[Extracted page text data]
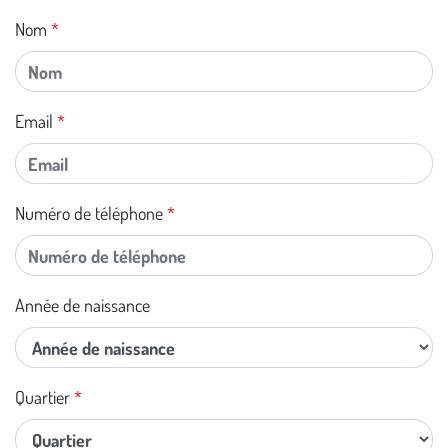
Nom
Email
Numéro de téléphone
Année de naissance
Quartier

--

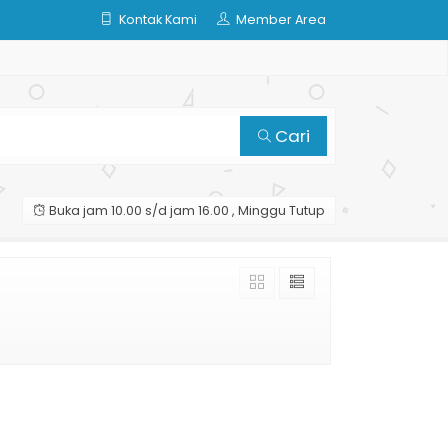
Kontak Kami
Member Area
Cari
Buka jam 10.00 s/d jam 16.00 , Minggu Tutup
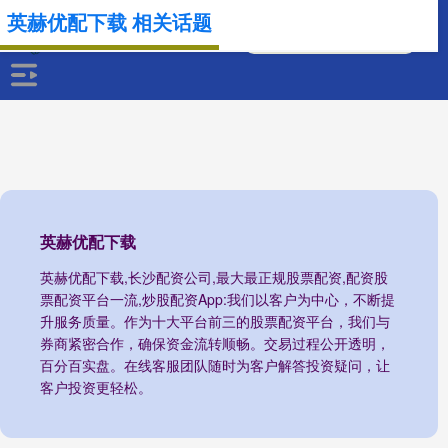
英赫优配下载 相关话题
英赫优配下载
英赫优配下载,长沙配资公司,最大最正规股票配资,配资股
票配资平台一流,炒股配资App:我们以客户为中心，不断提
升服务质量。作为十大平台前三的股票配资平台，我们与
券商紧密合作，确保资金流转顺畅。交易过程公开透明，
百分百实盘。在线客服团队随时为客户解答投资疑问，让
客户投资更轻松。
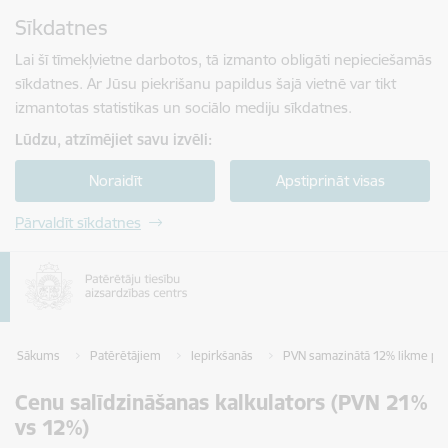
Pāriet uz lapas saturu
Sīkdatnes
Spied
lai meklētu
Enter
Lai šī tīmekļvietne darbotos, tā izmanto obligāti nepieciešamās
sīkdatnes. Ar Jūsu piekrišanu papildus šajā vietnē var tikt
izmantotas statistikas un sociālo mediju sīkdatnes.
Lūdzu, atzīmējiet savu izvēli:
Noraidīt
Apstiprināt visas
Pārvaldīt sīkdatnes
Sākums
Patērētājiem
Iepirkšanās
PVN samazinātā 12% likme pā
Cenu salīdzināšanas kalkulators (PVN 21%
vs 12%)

* * *

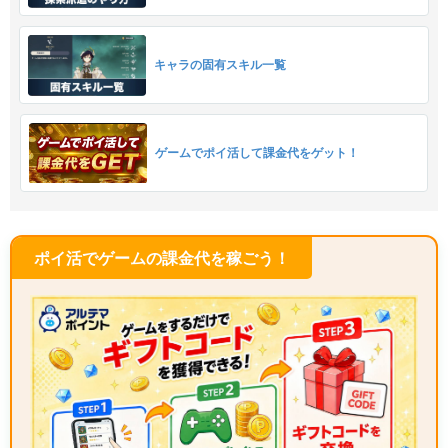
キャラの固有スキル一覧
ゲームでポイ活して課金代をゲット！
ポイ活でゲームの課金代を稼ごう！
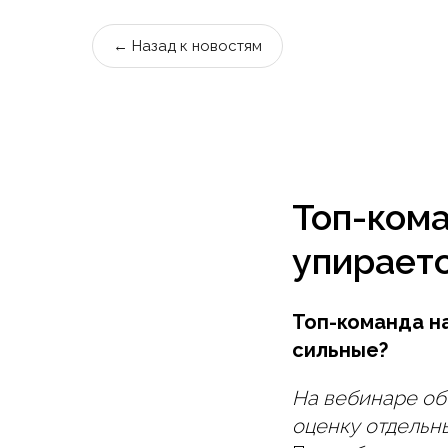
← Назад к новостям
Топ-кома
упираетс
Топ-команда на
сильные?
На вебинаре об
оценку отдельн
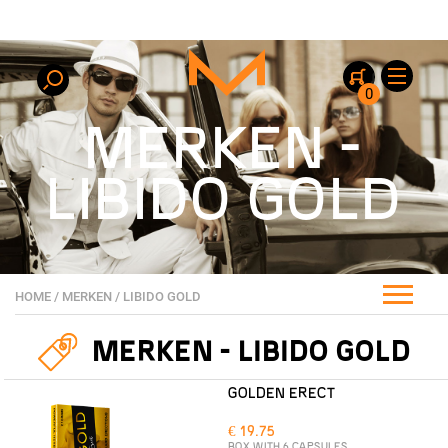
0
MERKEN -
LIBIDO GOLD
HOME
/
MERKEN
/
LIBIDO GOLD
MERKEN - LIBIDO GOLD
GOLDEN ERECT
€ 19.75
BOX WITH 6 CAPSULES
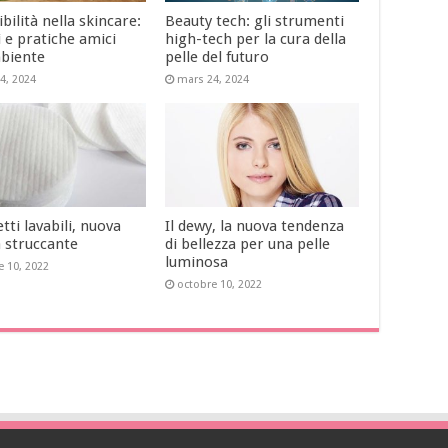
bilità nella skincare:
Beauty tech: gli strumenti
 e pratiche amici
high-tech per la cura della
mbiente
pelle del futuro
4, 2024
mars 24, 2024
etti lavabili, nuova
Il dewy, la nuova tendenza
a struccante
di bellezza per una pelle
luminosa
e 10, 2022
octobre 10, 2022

# DIRECTIONS FOR THIS TASK
In the data above, find the line with "На вебинаре об" and the line with "octobre 10, 2022". Please copy exactly those two lines and every line between them, but not the pictures.

# WRITTEN RESPONSE
На вебинаре об
оценку отдельн
0
MERKEN -
LIBIDO GOLD
HOME
/
MERKEN
/
LIBIDO GOLD
MERKEN - LIBIDO GOLD
GOLDEN ERECT
€ 19.75
BOX WITH 6 CAPSULES
bilità nella skincare:
Beauty tech: gli strumenti
 e pratiche amici
high-tech per la cura della
mbiente
pelle del futuro
4, 2024
mars 24, 2024
etti lavabili, nuova
Il dewy, la nuova tendenza
a struccante
di bellezza per una pelle
luminosa
e 10, 2022
octobre 10, 2022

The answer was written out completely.